Perhaps Wincanton is safer to walk away. Those with long memories of the sector (like me) will remember the heady days when Wincanton expanded into continental Europe, which nearly broke the firm. Extra points for those that remember it was in 2011 to Rhenus and that a year later its share price bottomed out at around 39p per share. Of course, thanks to the stewardship of Eric Born and Adrian Colman it’s a very different business, and the share price has gone up some 548% in seven years.

Christopher Walton, Editor, Logistics Manager

Wincanton has been on an upwards trajectory since that sale, and perhaps the last thing new chief executive James Wroath needs is a time-consuming and messy acquisition to integrate in a firm that has traditionally been acquisition shy.

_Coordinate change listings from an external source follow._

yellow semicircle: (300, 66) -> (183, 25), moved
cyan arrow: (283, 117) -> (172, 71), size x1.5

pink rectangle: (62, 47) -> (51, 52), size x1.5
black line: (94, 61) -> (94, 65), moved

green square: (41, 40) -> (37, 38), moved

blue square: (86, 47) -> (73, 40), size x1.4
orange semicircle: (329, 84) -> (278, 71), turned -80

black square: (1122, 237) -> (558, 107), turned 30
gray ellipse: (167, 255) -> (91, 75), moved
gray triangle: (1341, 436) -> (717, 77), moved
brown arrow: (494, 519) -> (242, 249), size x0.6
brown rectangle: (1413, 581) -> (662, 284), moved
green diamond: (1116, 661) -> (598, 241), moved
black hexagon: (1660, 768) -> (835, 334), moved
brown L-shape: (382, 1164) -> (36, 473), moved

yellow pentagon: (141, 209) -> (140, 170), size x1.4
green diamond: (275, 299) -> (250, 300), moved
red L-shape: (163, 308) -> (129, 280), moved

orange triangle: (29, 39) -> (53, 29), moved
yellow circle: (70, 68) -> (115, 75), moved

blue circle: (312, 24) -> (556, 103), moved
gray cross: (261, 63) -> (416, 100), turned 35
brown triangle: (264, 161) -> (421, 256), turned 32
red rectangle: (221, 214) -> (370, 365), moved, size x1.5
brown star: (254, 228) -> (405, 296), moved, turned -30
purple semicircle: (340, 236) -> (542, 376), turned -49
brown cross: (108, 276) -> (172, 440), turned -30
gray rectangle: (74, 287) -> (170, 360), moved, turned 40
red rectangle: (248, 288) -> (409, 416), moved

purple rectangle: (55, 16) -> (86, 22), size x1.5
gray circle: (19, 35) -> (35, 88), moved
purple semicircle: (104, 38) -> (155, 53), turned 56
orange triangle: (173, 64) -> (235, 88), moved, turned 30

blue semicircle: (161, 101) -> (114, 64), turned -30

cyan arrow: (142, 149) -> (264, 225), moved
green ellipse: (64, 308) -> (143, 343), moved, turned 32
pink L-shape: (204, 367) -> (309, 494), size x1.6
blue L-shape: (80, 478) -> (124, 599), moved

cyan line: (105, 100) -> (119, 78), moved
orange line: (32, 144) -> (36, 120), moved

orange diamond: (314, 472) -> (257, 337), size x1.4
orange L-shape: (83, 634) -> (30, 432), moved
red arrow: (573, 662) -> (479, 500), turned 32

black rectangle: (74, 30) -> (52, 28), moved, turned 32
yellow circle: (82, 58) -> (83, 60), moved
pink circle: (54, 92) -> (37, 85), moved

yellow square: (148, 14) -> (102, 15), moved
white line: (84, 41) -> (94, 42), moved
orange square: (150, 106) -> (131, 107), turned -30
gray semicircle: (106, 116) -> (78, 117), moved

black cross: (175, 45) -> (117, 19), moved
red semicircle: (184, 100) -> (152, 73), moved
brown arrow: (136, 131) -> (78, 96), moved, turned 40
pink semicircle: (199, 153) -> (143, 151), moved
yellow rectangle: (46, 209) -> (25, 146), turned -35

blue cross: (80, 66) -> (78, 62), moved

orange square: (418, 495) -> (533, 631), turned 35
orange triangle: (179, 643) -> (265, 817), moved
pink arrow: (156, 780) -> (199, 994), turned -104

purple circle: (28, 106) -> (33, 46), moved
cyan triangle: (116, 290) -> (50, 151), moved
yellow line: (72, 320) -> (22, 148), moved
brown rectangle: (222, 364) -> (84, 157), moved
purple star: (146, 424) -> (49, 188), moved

Where this leads Eddie Stobart is anyone’s guess. Before the shock announcement that it was actually making less money than everyone thought… and that Alex Laffey was leaving the business… the narrative was that it was a consolidator in the fragmented UK 3PL market.

Investors will start to question exactly how the addition of The Pallet Network; courier Speedy Freight and supply chain management business iForce is enhancing the core offering of 3PL road transport in the existing Stobart business. On their own, all three were strong businesses – as a total offering Stobart has to either persuade the market that the synergies are there, or that it is a conglomerate with strong divisions. If I were an investor I would ask if they were jewels that could be sold to reduce its debt position, for example.

Then again we still don’t know if its former MD Andrew Tinkler will be making an offer for the business either…. So while this all feels like a circus the truth is it has some very serious implications on the UK logistics market – Tesco has, after all, renewed its contract with Eddie Stobart until March 2021. This feels like a saga with a sting in its tail.